Today was the first day of classes for Nicaraguan schools and it was pretty easy to tell this morning. For the first time in a couple of months, everyone under 18 was wearing blue pants and a white shirt (nationwide uniforms--even for private schools) and Holly and I had stuff to do in the morning.

When I got to school in the afternoon the corridors were completely packed with students and parents. Why weren't they all in their classrooms? Well, it's because classes weren't assigned yet. There was a brief assembly where people half-heartedly mumbled the national anthem and then everyone tried to find their classrooms. For the first year students this was really confusing because none of them had any idea which of the five sections was theirs.
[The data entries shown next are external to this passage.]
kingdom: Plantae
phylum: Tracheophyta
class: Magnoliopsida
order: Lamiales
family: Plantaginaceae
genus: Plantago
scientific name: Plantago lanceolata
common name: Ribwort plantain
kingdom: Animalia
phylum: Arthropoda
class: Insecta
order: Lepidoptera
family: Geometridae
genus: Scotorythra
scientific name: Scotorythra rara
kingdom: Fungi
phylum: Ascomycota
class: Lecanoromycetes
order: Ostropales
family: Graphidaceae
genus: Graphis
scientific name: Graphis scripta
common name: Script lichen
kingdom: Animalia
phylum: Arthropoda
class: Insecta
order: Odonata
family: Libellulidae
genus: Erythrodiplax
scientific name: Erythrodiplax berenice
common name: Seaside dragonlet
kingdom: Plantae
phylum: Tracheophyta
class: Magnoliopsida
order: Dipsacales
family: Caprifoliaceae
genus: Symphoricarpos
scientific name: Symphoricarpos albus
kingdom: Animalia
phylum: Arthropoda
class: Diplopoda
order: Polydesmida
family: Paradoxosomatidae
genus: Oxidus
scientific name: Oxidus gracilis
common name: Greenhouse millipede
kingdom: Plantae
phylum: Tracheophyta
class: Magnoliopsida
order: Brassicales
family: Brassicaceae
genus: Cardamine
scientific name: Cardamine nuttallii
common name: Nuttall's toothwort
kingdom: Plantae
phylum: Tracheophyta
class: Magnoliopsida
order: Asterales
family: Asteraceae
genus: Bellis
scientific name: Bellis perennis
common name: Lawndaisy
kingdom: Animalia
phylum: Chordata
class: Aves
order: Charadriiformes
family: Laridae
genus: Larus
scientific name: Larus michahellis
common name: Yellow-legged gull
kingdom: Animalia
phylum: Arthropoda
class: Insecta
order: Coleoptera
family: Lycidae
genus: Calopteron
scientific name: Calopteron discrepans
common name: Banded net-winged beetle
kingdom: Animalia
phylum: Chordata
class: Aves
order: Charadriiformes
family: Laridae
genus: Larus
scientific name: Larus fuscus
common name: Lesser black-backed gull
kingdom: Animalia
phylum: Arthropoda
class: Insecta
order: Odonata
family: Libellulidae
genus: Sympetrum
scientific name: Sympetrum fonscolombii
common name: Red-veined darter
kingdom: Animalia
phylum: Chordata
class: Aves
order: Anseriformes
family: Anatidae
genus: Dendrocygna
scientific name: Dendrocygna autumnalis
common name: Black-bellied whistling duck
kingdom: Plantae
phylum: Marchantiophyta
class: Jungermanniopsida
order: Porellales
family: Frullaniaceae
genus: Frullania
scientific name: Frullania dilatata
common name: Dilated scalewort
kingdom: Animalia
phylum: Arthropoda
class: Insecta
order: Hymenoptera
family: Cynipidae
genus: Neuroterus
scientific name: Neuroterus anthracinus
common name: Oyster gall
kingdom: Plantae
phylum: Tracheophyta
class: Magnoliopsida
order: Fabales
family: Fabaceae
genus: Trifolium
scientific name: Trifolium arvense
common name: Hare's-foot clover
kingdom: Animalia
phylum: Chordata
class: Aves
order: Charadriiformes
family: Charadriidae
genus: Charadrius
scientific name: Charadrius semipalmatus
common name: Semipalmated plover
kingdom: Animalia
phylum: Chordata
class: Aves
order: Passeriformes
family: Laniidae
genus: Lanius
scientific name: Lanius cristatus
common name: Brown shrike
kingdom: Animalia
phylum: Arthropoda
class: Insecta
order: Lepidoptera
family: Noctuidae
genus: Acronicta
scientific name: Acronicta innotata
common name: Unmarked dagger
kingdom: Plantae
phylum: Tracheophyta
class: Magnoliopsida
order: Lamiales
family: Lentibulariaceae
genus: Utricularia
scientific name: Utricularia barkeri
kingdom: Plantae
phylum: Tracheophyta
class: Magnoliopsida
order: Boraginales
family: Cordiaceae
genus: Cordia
A teacher would read the list of names to the few students gathered around and everyone who wasn't on that list had to go find another teacher to see if their name was on that list. What's more, even though students weren't assigned classrooms yet, they all got very territorial about the best desks. Rather than first find their classroom and then find a place to sit, everyone got a desk first and just carried it from room to room on their heads. This definitely didn't help the congestion in the hallways.

Needless to say we didn't do much teaching today. We might begin tomorrow, but the schedules still haven't been finished. Our school is short about 3 teachers so right now 220+ students are going to be crammed into three first'year classrooms. I'm ready to start teaching, but 73.3 students in each class might make things a little tougher.